I Will Lift Up My Eyes... To The Election?
Posted by Jason McIntire | Jul 04, 2016
For the first time since I've been old enough to vote - in fact, for the first time in my memory - I have no plausible outcome to hope for in the presidential election. And while that's not without an upside (I can relax this summer while die-hard politicos bite their nails), it's also kind of depressing.
I follow politics in the same way some people follow sports. I've never considered it the end-all of anything to do with the real world, but I can still get pretty involved during playoff season. Only this year the playoffs went badly awry, leaving me with no one to root for, or even against. And I'm not the only one who feels that way; according to a recent poll, 13% of Americans would rather see the earth destroyed by a meteor than vote for either of the two major-party choices.

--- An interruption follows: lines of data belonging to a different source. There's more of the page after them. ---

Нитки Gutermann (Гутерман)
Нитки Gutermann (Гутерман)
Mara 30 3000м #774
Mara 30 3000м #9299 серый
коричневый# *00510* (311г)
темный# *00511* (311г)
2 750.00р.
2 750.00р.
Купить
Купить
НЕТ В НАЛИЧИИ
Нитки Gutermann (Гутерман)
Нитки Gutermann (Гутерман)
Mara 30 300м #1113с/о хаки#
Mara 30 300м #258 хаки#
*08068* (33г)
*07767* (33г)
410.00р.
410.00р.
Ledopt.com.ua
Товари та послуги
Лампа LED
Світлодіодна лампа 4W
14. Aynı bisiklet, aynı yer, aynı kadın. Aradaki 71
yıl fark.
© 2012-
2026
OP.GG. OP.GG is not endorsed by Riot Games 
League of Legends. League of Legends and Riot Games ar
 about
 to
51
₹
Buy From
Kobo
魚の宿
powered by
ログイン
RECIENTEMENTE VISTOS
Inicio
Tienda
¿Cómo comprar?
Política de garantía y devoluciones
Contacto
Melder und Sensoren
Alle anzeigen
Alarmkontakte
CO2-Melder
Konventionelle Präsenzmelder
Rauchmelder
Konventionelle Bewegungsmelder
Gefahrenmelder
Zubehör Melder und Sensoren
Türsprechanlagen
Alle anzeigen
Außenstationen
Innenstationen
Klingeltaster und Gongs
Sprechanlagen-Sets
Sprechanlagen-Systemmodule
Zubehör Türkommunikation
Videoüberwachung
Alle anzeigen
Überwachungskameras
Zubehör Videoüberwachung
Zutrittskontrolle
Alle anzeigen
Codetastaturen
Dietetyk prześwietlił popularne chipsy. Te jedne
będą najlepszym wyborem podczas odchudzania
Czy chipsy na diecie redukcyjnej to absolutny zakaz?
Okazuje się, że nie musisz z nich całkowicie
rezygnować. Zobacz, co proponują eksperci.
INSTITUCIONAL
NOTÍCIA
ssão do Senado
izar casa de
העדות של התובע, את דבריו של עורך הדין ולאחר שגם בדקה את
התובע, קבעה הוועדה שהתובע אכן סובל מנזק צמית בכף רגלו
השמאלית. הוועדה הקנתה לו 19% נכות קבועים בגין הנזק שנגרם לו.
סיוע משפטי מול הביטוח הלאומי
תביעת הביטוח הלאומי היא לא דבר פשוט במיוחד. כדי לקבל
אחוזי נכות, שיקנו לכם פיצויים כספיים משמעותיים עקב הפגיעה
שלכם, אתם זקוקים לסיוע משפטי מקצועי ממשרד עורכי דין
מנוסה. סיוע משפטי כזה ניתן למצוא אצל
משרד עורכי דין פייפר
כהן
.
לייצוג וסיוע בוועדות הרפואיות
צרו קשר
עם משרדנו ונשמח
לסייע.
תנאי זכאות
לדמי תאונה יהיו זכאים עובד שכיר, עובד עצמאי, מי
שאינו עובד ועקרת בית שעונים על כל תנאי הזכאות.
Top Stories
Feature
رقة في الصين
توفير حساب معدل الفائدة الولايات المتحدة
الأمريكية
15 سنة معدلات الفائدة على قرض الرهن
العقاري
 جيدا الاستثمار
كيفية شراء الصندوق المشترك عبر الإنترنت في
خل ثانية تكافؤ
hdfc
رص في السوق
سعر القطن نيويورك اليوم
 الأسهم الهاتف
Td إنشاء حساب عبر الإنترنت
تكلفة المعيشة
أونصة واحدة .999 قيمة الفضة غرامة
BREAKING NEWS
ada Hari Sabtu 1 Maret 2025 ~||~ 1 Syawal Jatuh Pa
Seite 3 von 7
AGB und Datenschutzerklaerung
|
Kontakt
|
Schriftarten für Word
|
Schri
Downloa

Recently, a number of Evangelical leaders had a confab with presumptive Republican nominee Donald J. Trump. Among those present were the Benhams, a real estate family from Charlotte who got kicked off TV for blaspheming the gods of the zeitgeist. Coming out of the meeting, David Benham wrote a piece that I think every American Christian should read.
Spoiler: Benham says almost nothing about Trump. Instead, he talks about us - the Church, the people who are ultimately more responsible for this mess than anybody. Another spoiler: We didn't get into it by focusing too little on politics and too much on following Christ.
In the title of this post, I alluded to Psalm 121:1, which poses an important basic question: "From whence comes my help?" King David's answer: "My help comes from the Lord, Who made heaven and earth." If our own answer is even partly something else - anything else - then we need more help than we thought.
I plan to vote, come August and November, in such races as I feel have a possible good outcome, but I won't be waiting with bated breath for the returns from even those contests. I've volunteered a bit on a local campaign, but my life will not be ruined if the other guy wins. Same thing with our family yard sign for governor. Politics may be a small part of our civic duty, but it's not our hope, help, or identity. All those titles belong to Christ, and He never goes out of office.
Late in 2015, I prayed that God would bring about the electoral outcome most healthy for his Church, even if that were a Clinton or Trump presidency. As the certainty grows that we'll get one or the other, I'm looking for signs that God is bringing a good spiritual outcome from a bad political mess.
Sign number one: A prominent Evangelical leader writes an essay like the one linked above. I only hope we listen.